## Job item
Where does the word "direction" appear in the entries below? Copy each line that holds it.
_____
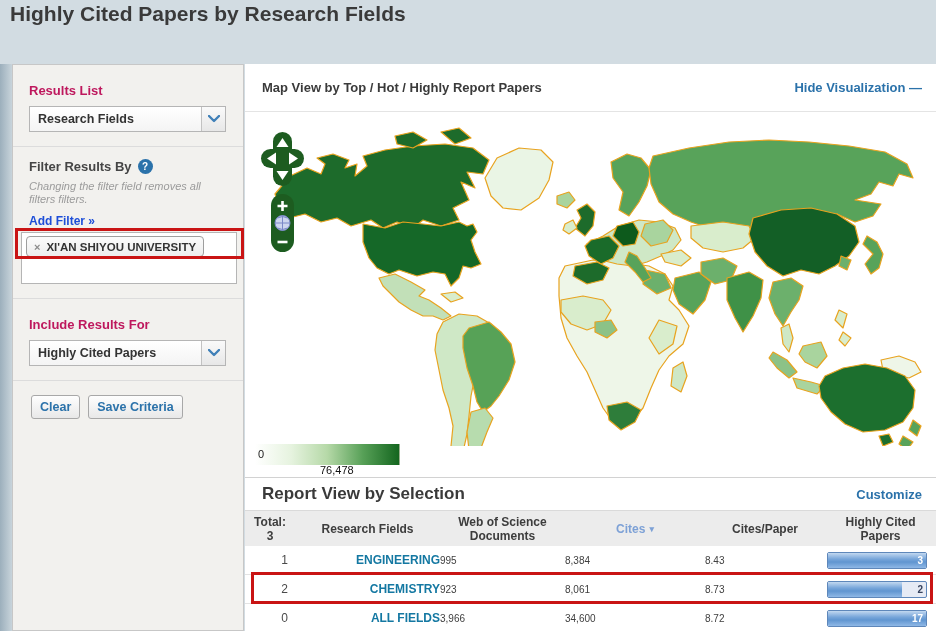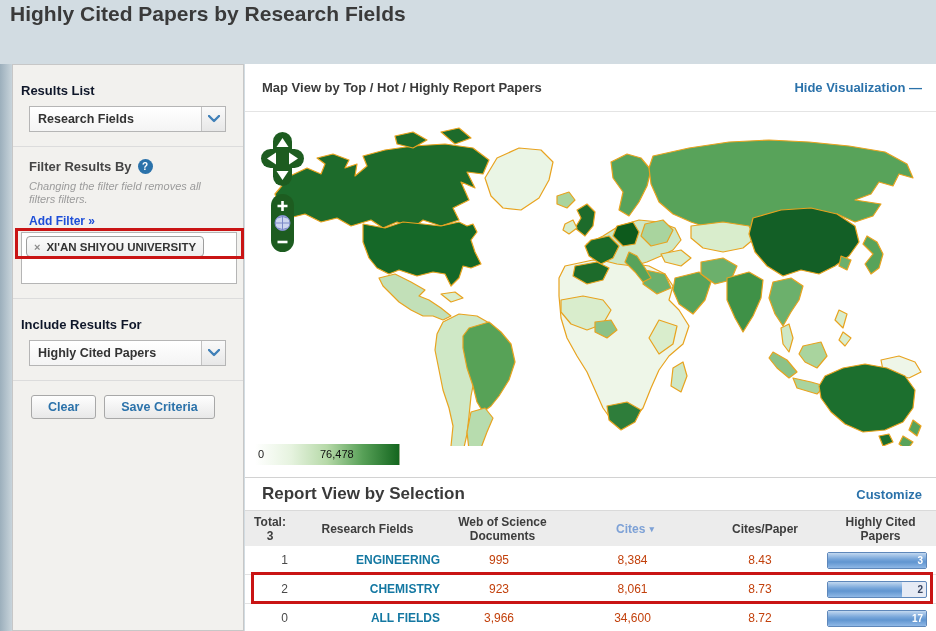--- a/index.html
+++ b/index.html
@@ -9,21 +9,21 @@
   
   .page-title { position:absolute; left:10px; top:2px; font-size:21px; font-weight:bold; color:#3a3a3a; }
 
   
   .left-strip { position:absolute; left:0; top:64px; width:12px; height:567px;
     background:linear-gradient(to right,#9cafbc,#c8d4db); }
 
   
   .sidebar { position:absolute; left:12px; top:64px; width:232px; height:567px;
     background:#f2f1ee; border:1px solid #c7c7c7; font-size:12px; }
-  .sb-heading { font-weight:bold; color:#0f172a; font-size:13px; margin:18px 0 8px 8px; }
+  .sb-heading { font-weight:bold; color:#be185d; font-size:13px; margin:18px 0 8px 16px; }
   .sb-heading.first { margin-top:18px; }
   .dropdown { position:relative; margin-left:16px; width:197px; height:26px;
     background:linear-gradient(#ffffff,#f4f4f4); border:1px solid #b5b5b5; display:flex; align-items:center; cursor:pointer; }
   .dropdown .dd-label { font-weight:bold; color:#333; padding-left:8px; font-size:12.5px; }
   .dd-btn { position:absolute; right:0; top:0; width:24px; height:24px; border-left:1px solid #c2c2c2;
     background:linear-gradient(#fafafa,#e7e7e7); display:flex; align-items:center; justify-content:center; }
   .sb-sep { height:1px; background:#dcdcdc; margin-top:14px; }
   .filter-head { display:flex; align-items:center; gap:6px; margin:12px 0 6px 16px; }
   .filter-head .txt { font-weight:bold; color:#454545; font-size:13px; }
   .help-badge { width:15px; height:15px; border-radius:50%; background:#2b72aa; color:#fff;
@@ -31,57 +31,57 @@
   .sb-note { font-style:italic; color:#9b9b9b; font-size:11px; line-height:13px; margin-left:16px; width:190px; }
   .add-filter { color:#1d4ed8; font-weight:bold; font-size:12px; margin:8px 0 4px 16px; cursor:pointer; display:inline-block; }
   .filter-listbox { margin-left:8px; width:216px; height:52px; background:#fff; border:1px solid #b5b5b5; padding:3px 4px; }
   .filter-tag { display:inline-flex; align-items:center; gap:6px; max-width:208px; height:21px;
     border:1px solid #9e9e9e; border-radius:4px; background:linear-gradient(#fbfbfb,#ededed);
     padding:0 7px; cursor:pointer; }
   .filter-tag .x { color:#8a8a8a; font-weight:bold; font-size:11px; }
   .filter-tag .lbl { font-weight:bold; color:#333; font-size:11.5px; white-space:nowrap; }
   .sb-buttons { display:flex; gap:8px; margin:14px 0 0 18px; }
   .sb-btn { border:1px solid #a8a8a8; border-radius:3px; background:linear-gradient(#fefefe,#e8e8e8);
-    color:#2b72aa; font-weight:bold; font-size:12.5px; padding:4px 16px; cursor:pointer; font-family:inherit; }
+    color:#2b72aa; font-weight:bold; font-size:12.5px; padding:4px 8px; cursor:pointer; font-family:inherit; }
 
   
   .main { position:absolute; left:245px; top:64px; width:691px; height:567px; background:#fff; }
   .viz-header { height:48px; display:flex; align-items:center; justify-content:space-between;
     padding:0 14px 0 17px; border-bottom:1px solid #e4e4e4; }
   .viz-title { font-size:13px; font-weight:bold; color:#3a3a3a; }
   .blue-link { font-size:13px; font-weight:bold; color:#2b72aa; cursor:pointer; }
 
   .map-area { position:relative; height:365px; }
   .map-svg { position:absolute; left:0; top:4px; }
   .map-svg path, .map-svg ellipse { stroke:#e8a31f; stroke-width:1.2; stroke-linejoin:round; cursor:pointer; }
   .speck { fill:#d9edcc; }
   .map-controls { position:absolute; left:14px; top:18px; }
 
   .map-scale { position:absolute; left:10px; top:332px; width:145px; height:21px;
     background:linear-gradient(to right,#ffffff 0%,#e6f3df 25%,#b6d9a8 50%,#57a057 75%,#14661f 100%);
     border-right:1px solid #9ab08f; }
   .scale-min { position:absolute; left:3px; top:4px; font-size:11px; color:#1a1a1a; }
-  .scale-max { position:absolute; left:65px; top:4px; font-size:11px; color:#111; }
+  .scale-max { position:absolute; left:65px; top:20px; font-size:11px; color:#111; }
 
   .report-header { height:33px; display:flex; align-items:center; justify-content:space-between;
     padding:0 14px 0 17px; border-top:1px solid #d2d2d2; }
   .report-title { font-size:17px; font-weight:bold; color:#3a3a3a; }
 
   .grid-table { width:691px; }
   .t-head { display:grid; grid-template-columns:50px 145px 125px 140px 120px 1fr; height:36px;
     background:#ececec; border-top:1px solid #dadada; }
   .t-head .hc { display:flex; flex-direction:column; align-items:center; justify-content:center;
     font-size:12px; font-weight:bold; color:#3d3d3d; line-height:14px; text-align:center; }
   .hc.sortable { color:#7da1d6; flex-direction:row; gap:4px; cursor:pointer; }
   .sort-arrow { font-size:9px; color:#7da1d6; }
   .t-row { display:grid; grid-template-columns:50px 145px 125px 140px 120px 1fr; height:29px;
     border-bottom:1px solid #e3e3e3; align-items:center; background:#fff; }
   .c-rank { text-align:right; padding-right:7px; font-size:12px; color:#4a4a4a; }
   .c-field { padding-left:27px; font-size:12px; font-weight:bold; color:#1478a2; cursor:pointer;text-align:right; }
-  .c-num { text-align:center; font-size:12px; color:#c2410c; }
+  .c-num { text-align:left; font-size:10px; color:#404040; }
   .c-docs { padding-right:7px; }
   .c-cites { padding-right:5px; }
   .c-cpp { padding-right:10px; }
   .c-bar { padding:0 9px 0 2px; }
   .bar-track { position:relative; width:100px; height:17px; border:1px solid #5e87ba; border-radius:2px;
     background:#e6ebf5; overflow:hidden; }
   .bar-fill { height:100%; background:linear-gradient(#c2d8f0,#78a6da 40%,#6095d0 60%,#8fb8e6); }
   .bar-val { position:absolute; right:3px; top:2px; font-size:10px; font-weight:bold; }
   .bar-val.light { color:#fff; }
   .bar-val.dark { color:#35425e; }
_____
## Output of the task
   .t-head .hc { display:flex; flex-direction:column; align-items:center; justify-content:center;
   .hc.sortable { color:#7da1d6; flex-direction:row; gap:4px; cursor:pointer; }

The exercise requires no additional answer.